ECPG: Inconsistent Behavior with GET/SET DESCRIPTOR Multiple Header Items
Core Problem
The ECPG (Embedded SQL in C for PostgreSQL) precompiler has a bug where its parser accepts syntax that its code generator cannot properly handle, resulting in invalid C code that fails at the downstream C compiler stage rather than being caught during SQL preprocessing.
The Specific Bug
The ECPG documentation and grammar define GET DESCRIPTOR with the ability to specify multiple header items:
GET DESCRIPTOR descriptor_name :cvariable = descriptor_header_item [, ... ]
When a user writes:
EXEC SQL GET DESCRIPTOR d :desc_count1 = count, :desc_count2 = count;
The ECPG precompiler accepts this syntax (the parser handles it fine), but the output/code generation phase (output_get_descr_header()) incorrectly concatenates the variable names, producing:
{ ECPGget_desc_header(__LINE__, "d", &(desc_count2desc_count1));
This generates a reference to a non-existent variable desc_count2desc_count1 — a garbled concatenation of both host variable names — which then fails at C compilation time.
Why This Matters Architecturally
This bug exposes a layering violation in ECPG's internal architecture. There is a disconnect between two components:
ECPGGetDescHeaderItems— the parser rule that accepts multiple comma-separated header item assignmentsoutput_get_descr_header()— the code generation function that only handles a single header item
The parser grammar allows a list, but the code generator was never implemented to iterate over that list and emit multiple API calls or a multi-assignment form.

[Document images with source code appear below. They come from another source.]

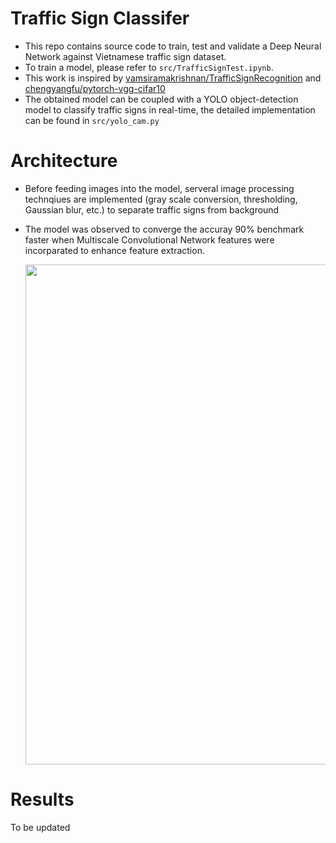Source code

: # Traffic Sign Classifer
- This repo contains source code to train, test and validate a Deep Neural Network against Vietnamese traffic sign dataset.
- To train a model, please refer to `src/TrafficSignTest.ipynb`.
- This work is inspired by [vamsiramakrishnan/TrafficSignRecognition](https://github.com/vamsiramakrishnan/TrafficSignRecognition) and [chengyangfu/pytorch-vgg-cifar10](https://github.com/chengyangfu/pytorch-vgg-cifar10)
- The obtained model can be coupled with a YOLO object-detection model to classify traffic signs in real-time, the detailed implementation can be found in `src/yolo_cam.py` 

# Architecture
- Before feeding images into the model, serveral image processing technqiues are implemented
   (gray scale conversion, thresholding, Gaussian blur, etc.) to separate traffic signs from background
- The model was observed to converge the accuray 90% benchmark faster when Multiscale Convolutional Network features were incorparated
  to enhance feature extraction.

  <p align="center">
    <img src="https://github.com/user-attachments/assets/7dd8c13d-7fe4-472a-9e5d-0ab1a3ef8e91" width="800">
  </p>

# Results
To be updated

Instead, it naively concatenates the string representations, producing invalid identifiers.
This is a classic case where grammar expressiveness exceeds backend capability, and the error surfaces at the wrong abstraction level (C compiler rather than ECPG preprocessor).
Proposed Solutions
Approach 1: Restrict the Grammar (Chosen Solution)
The submitted patch modifies the ECPG parser to reject multiple header items at the grammar level, making the precompiler emit a syntax error:
bytea.pgc:123: ERROR: syntax error at or near ","
This approach:
- Removes the
[, ...]repetition from the grammar rules for both GET and SET DESCRIPTOR header items - Updates documentation to match the restricted syntax
- Ensures errors are caught at the correct stage (preprocessing, not compilation)
- Aligns with Oracle Pro*C behavior, which also restricts COUNT to a single specification
Approach 2: Fix the Code Generator (Not Pursued)
An alternative would be to fix output_get_descr_header() to properly handle multiple assignments — e.g., emitting multiple ECPGget_desc_header() calls or a loop construct. This was discussed but rejected because:
- The SQL standard does not clearly define semantics for multiple COUNT assignments in SET DESCRIPTOR
- Oracle Pro*C treats multiple COUNT specifications as a syntax error
- No user has requested this feature in the years since PG14 introduced the bug
- The undefined semantics (especially for SET DESCRIPTOR with multiple COUNTs) make implementation questionable
Key Technical Details
Affected Components
src/interfaces/ecpg/preproc/— the ECPG grammar and output functions- Specifically: the grammar rules for descriptor header items and the
output_get_descr_header()function
Scope of the Bug
- Affects PostgreSQL versions 14 through 18
- Impacts both GET DESCRIPTOR and SET DESCRIPTOR statements
- Only affects the header-level items (COUNT), not the VALUE-level items (which have a different code path)
Testing Considerations
The patch initially had no regression tests because "we cannot compile such a test program in the first place" — the bug manifests as a C compilation failure, which is hard to test in the standard regression framework. However, Fujii Masao identified that ECPG already has TAP tests that can detect errors/warnings from the preprocessor itself, and provided an additional patch adding such tests.
Design Decision Rationale
The decision to restrict rather than extend is well-justified:
-
Principle of least surprise: Specifying
COUNTmultiple times in GET DESCRIPTOR is semantically redundant (you'd get the same value in multiple variables). While harmless, it's not useful enough to warrant implementation effort. -
SET DESCRIPTOR ambiguity: For
SET DESCRIPTOR ... :v1 = count, :v2 = count, the semantics would be truly undefined — which value wins? This argues against supporting the syntax. -
Compatibility: Matching Pro*C's restriction ensures portability for users migrating embedded SQL code between systems.
-
Minimal risk: Removing a broken feature that no one uses is safer than implementing new code generation logic.